Совершенно ясно, что для философского и научного мышления того времени (Бонамико и Маццони, в сущности, лишь выражают общее мнение697) граница между последователями Аристотеля и Платона проступает очень отчетливо: тот, кто считает, что математика обладает высшей ценностью, кто, кроме того, приписывает математическим сущностям действительное значение и главенствующее положение в и для физики, – тот платоник; тот, кто, напротив, считает математику «абстрактной» наукой и, как следствие, приписывает ей меньшее значение, чем наукам – метафизике и физике, – которые занимаются реальностью, кто, в частности, пытается основывать физику непосредственно на опыте, отводя математике лишь вспомогательную роль, – тот последователь Аристотеля.
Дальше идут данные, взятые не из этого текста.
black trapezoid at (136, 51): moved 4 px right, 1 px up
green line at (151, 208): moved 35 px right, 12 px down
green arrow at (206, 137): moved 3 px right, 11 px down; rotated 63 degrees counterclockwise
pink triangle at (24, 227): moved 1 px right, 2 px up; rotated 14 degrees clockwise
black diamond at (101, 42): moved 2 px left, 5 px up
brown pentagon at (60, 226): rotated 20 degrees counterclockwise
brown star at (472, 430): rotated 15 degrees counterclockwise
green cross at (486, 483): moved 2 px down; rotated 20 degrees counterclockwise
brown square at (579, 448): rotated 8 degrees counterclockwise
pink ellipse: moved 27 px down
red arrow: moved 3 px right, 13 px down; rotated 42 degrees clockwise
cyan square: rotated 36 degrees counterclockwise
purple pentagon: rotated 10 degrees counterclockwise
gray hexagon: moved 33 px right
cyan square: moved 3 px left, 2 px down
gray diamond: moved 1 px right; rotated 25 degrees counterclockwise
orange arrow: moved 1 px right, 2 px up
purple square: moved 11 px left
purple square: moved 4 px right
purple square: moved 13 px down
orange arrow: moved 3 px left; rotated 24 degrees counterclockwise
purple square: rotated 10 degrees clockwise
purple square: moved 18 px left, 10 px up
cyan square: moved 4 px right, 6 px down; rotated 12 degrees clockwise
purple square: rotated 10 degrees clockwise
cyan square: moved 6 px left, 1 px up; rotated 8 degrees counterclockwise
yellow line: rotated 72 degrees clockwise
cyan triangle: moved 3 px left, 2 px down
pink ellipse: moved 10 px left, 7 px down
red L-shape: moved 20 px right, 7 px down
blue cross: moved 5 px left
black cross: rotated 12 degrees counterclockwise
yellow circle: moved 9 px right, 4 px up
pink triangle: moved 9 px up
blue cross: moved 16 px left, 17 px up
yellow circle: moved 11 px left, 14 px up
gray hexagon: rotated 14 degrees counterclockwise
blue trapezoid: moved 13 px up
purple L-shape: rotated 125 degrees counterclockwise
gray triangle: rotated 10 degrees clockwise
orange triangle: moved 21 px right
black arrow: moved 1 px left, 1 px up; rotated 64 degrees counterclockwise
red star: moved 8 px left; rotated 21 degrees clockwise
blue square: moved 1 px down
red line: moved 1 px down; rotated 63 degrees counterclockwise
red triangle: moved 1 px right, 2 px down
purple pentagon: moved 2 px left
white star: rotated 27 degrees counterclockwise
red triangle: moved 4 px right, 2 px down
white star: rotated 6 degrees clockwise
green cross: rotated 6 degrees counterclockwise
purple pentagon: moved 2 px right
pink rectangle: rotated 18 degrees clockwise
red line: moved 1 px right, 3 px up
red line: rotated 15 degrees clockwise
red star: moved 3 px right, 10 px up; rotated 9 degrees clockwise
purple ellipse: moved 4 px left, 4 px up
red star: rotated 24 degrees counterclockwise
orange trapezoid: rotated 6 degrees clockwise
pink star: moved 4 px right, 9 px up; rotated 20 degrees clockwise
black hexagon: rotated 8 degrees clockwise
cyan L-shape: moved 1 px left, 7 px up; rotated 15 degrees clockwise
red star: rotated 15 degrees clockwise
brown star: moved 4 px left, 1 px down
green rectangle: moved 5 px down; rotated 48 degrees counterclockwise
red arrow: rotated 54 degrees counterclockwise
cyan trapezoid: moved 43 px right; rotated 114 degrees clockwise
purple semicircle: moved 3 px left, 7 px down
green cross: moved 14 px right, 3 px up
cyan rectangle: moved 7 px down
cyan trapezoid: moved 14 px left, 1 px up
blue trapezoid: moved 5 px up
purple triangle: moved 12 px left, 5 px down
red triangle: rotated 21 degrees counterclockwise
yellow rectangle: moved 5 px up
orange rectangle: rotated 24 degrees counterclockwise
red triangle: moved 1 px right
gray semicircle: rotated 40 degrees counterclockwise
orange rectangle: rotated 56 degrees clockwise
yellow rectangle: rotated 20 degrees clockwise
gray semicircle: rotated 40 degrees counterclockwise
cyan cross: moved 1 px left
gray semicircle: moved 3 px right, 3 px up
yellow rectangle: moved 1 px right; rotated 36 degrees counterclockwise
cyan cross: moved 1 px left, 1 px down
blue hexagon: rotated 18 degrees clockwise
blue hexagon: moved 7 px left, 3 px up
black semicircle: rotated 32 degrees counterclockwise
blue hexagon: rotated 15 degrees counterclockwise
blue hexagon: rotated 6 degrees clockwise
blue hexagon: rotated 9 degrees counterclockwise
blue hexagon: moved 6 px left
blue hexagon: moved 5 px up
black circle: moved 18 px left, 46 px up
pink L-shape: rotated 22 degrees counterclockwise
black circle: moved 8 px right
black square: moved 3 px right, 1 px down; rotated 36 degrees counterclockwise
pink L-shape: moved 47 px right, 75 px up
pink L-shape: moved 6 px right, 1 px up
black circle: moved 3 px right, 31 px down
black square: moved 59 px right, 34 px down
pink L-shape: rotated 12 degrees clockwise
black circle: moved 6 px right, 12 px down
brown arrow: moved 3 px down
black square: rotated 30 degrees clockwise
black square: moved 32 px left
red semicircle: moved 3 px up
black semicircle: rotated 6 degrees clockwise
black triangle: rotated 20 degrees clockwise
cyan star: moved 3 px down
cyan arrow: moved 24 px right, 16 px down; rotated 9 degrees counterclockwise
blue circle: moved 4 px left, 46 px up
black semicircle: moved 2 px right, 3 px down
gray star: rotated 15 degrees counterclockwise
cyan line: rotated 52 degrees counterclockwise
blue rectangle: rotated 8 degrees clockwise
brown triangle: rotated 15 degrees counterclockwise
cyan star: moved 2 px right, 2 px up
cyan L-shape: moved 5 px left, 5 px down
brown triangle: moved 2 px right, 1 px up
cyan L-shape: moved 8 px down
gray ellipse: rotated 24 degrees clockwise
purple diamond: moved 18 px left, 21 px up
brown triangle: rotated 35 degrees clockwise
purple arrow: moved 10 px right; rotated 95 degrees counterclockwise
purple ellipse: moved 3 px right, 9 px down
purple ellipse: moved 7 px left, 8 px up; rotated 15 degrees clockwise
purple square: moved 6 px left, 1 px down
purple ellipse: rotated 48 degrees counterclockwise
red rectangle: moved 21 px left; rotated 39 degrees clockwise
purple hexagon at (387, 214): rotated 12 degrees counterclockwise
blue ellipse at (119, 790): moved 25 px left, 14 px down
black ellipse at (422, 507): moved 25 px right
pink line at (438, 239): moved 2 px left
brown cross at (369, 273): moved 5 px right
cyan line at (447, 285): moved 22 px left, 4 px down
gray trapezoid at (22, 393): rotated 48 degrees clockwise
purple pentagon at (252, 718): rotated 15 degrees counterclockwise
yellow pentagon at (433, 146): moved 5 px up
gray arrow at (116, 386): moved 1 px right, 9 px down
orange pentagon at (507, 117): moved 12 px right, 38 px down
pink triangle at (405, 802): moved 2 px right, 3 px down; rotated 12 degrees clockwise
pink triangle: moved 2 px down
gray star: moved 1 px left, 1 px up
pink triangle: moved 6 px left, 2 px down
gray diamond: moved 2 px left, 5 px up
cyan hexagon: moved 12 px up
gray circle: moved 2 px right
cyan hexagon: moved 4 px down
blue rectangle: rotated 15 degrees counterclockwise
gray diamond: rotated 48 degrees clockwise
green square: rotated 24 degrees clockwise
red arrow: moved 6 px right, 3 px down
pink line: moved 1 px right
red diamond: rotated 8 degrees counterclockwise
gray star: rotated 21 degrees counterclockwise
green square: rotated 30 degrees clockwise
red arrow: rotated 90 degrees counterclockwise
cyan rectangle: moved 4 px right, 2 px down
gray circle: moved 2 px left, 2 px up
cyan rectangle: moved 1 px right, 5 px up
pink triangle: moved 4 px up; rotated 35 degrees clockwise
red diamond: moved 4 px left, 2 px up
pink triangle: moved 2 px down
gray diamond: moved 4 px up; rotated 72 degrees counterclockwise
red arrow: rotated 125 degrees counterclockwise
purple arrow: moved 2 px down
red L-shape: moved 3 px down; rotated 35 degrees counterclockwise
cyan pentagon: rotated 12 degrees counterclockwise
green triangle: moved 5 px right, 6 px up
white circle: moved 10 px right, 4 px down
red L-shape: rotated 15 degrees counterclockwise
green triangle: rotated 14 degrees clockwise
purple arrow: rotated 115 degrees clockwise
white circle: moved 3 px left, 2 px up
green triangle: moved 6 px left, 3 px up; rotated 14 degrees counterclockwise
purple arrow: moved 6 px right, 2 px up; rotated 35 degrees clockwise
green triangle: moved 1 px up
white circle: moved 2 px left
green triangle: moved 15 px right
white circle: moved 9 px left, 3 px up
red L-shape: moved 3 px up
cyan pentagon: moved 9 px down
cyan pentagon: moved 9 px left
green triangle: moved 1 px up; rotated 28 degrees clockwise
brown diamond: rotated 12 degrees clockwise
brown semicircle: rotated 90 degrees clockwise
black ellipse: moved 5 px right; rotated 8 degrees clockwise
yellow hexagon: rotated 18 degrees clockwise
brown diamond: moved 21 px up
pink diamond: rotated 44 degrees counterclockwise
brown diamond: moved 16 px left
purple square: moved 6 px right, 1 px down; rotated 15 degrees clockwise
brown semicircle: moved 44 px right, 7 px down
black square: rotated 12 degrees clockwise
Отметим между прочим, что речь здесь вовсе не идет о проблеме достоверности, скорее о проблеме реальности: ни один последователь Аристотеля никогда не ставил под сомнение достоверность геометрических доказательств. Вопрос также не в том, применима ли математика в естествознании: ни один последователь Аристотеля никогда не отказывался измерять то, что измеримо, и считать то, что исчисляемо, – вопрос в том, какова ее роль в и для самой структуры научного знания, т. е. этот вопрос необходимым образом касается самой реальности.

В то же время следует признать, что эпистемологические и исторические представления современников Галилея, как нам кажется, не лишены смысла. По правде сказать, мы вполне согласны с ними: математизм в физике действительно является признаком платонизма, даже если это неосознанно; потому наступление эпохи классической науки в общем можно назвать возвращением к Платону.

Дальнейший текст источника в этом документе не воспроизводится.